_JOB_: Within the material below, how many lines carry the word "Publicitate"? Only that number is wanted.

_GIVEN INFORMATION_:
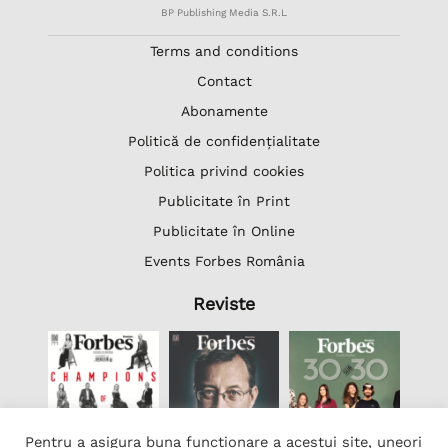
BP Publishing Media S.R.L
Terms and conditions
Contact
Abonamente
Politică de confidențialitate
Politica privind cookies
Publicitate în Print
Publicitate în Online
Events Forbes România
Reviste
Pentru a asigura buna funcționare a acestui site, uneori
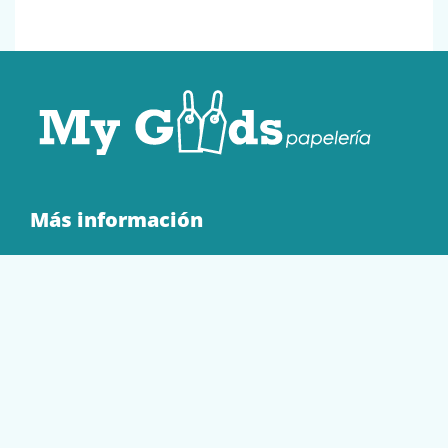
Más información
Quienes Somos
Contacto
Tienda
EQUIPAMIENTO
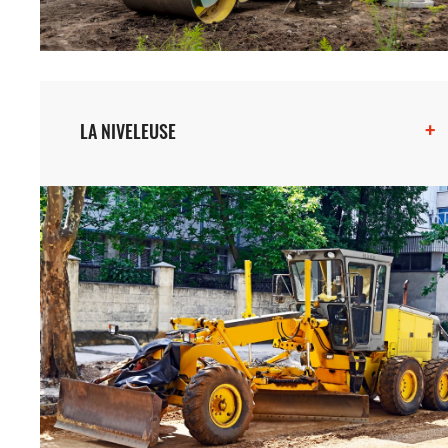
+
LA NIVELEUSE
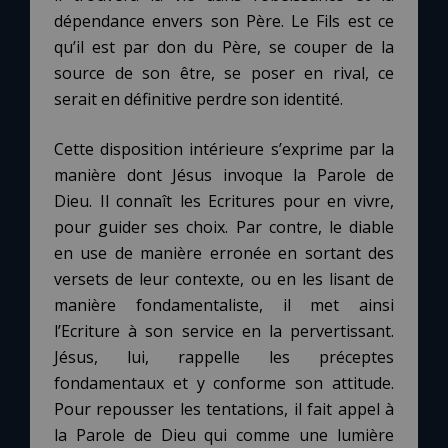
dépendance envers son Père. Le Fils est ce
qu’il est par don du Père, se couper de la
source de son être, se poser en rival, ce
serait en définitive perdre son identité.
Cette disposition intérieure s’exprime par la
manière dont Jésus invoque la Parole de
Dieu. Il connaît les Ecritures pour en vivre,
pour guider ses choix. Par contre, le diable
en use de manière erronée en sortant des
versets de leur contexte, ou en les lisant de
manière fondamentaliste, il met ainsi
l’Ecriture à son service en la pervertissant.
Jésus, lui, rappelle les préceptes
fondamentaux et y conforme son attitude.
Pour repousser les tentations, il fait appel à
la Parole de Dieu qui comme une lumière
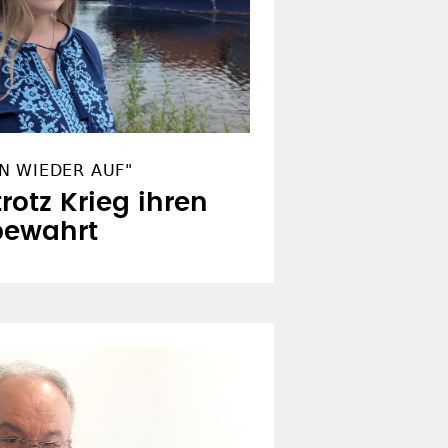
N WIEDER AUF"
trotz Krieg ihren
bewahrt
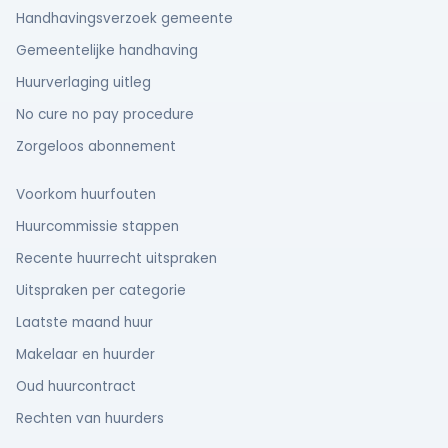
Handhavingsverzoek gemeente
Gemeentelijke handhaving
Huurverlaging uitleg
No cure no pay procedure
Zorgeloos abonnement
Voorkom huurfouten
Huurcommissie stappen
Recente huurrecht uitspraken
Uitspraken per categorie
Laatste maand huur
Makelaar en huurder
Oud huurcontract
Rechten van huurders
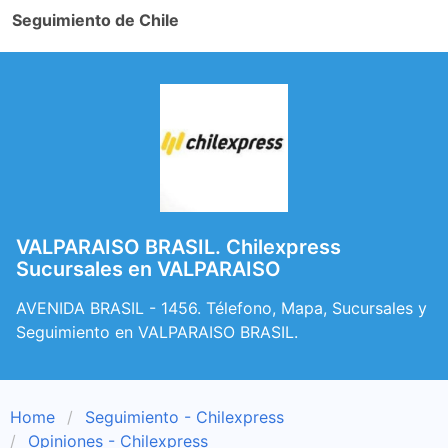
Seguimiento de Chile
VALPARAISO BRASIL. Chilexpress
Sucursales en VALPARAISO
AVENIDA BRASIL - 1456. Télefono, Mapa, Sucursales y
Seguimiento en VALPARAISO BRASIL.
Home
Seguimiento - Chilexpress
Opiniones - Chilexpress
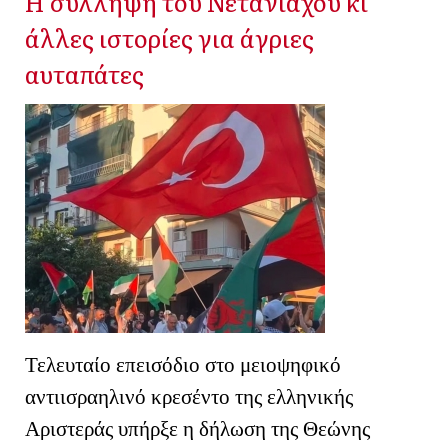
Η σύλληψη του Νετανιάχου κι
άλλες ιστορίες για άγριες
αυταπάτες
Τελευταίο επεισόδιο στο μειοψηφικό
αντιισραηλινό κρεσέντο της ελληνικής
Αριστεράς υπήρξε η δήλωση της Θεώνης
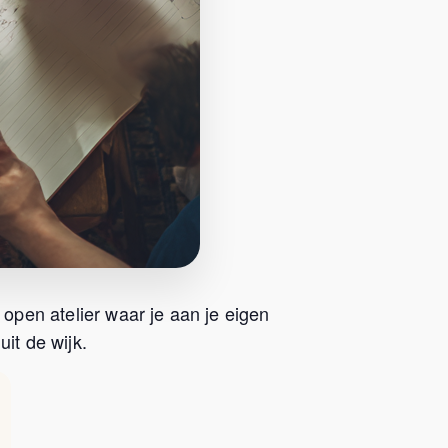
 open atelier waar je aan je eigen
it de wijk.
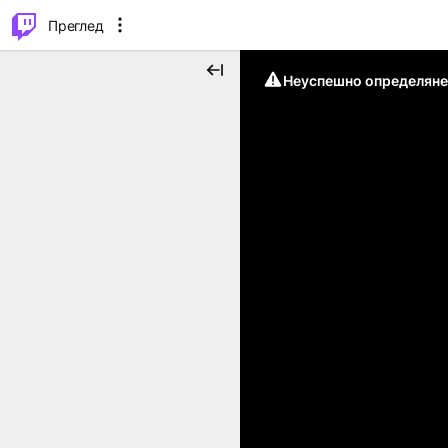
м...
⌥
P
Преглед
Неуспешно определяне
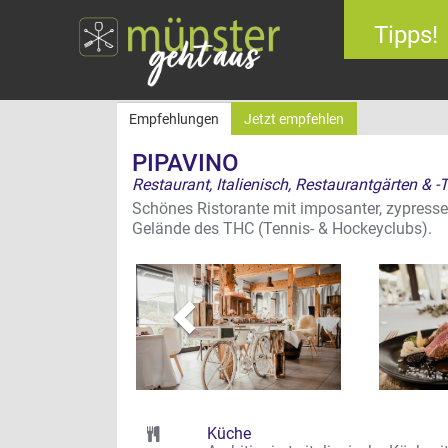
Tipps!
Empfehlungen
Jetzt empfehlen
PIPAVINO
Restaurant, Italienisch, Restaurantgärten & -
Schönes Ristorante mit imposanter, zypress
zurück
Gelände des THC (Tennis- & Hockeyclubs).
Küche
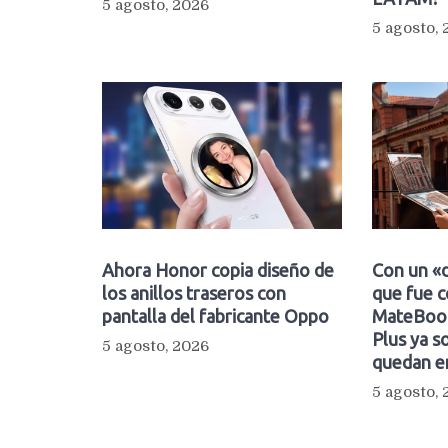
5 agosto, 2026
5 agosto,
Ahora Honor copia diseño de
Con un «d
los anillos traseros con
que fue c
pantalla del fabricante Oppo
MateBook
Plus ya so
5 agosto, 2026
quedan e
5 agosto,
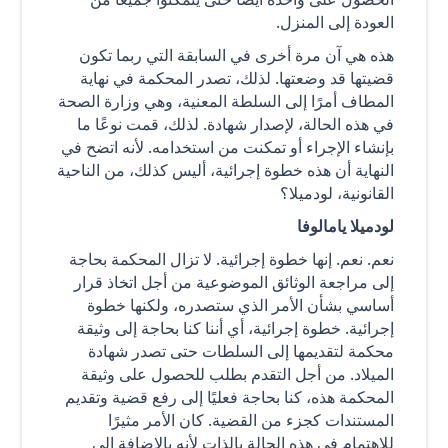
العودة إلى المنزل.
هذه هي آن مرة أخرى في السابقة التي ربما تكون
قضيتها قد وضعتها. لذلك، تصدر المحكمة في نهاية
المطاف أمرًا إلى السلطة المعنية، وهي وزارة الصحة
في هذه الحالة، لإصدار شهادة. لذلك، قمت نوعًا ما
بإنشاء الإجراء أو تمكنت من استخدامه. لأنه اتضح في
النهاية أن هذه خطوة إجرائية، أليس كذلك، من الناحية
القانونية، لودميلا؟
لودميلا يامالوفا
نعم. نعم. إنها خطوة إجرائية. لا تزال المحكمة بحاجة
إلى مراجعة الوثائق الموضوعية من أجل اتخاذ قرار
أساسي بشأن الأمر الذي ستصدره، ولكنها خطوة
إجرائية. خطوة إجرائية، أي أننا كنا بحاجة إلى وثيقة
محكمة لتقديمها إلى السلطات حتى تصدر شهادة
الميلاد. من أجل التقدم بطلب للحصول على وثيقة
المحكمة هذه، كنا بحاجة فعليًا إلى رفع قضية وتقديم
المستندات كجزء من القضية. كان الأمر مثيرًا
للاهتمام في هذه الحالة بالذات لأنه بالإضافة إلى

_SOLUTION FOR THIS TASK_: 2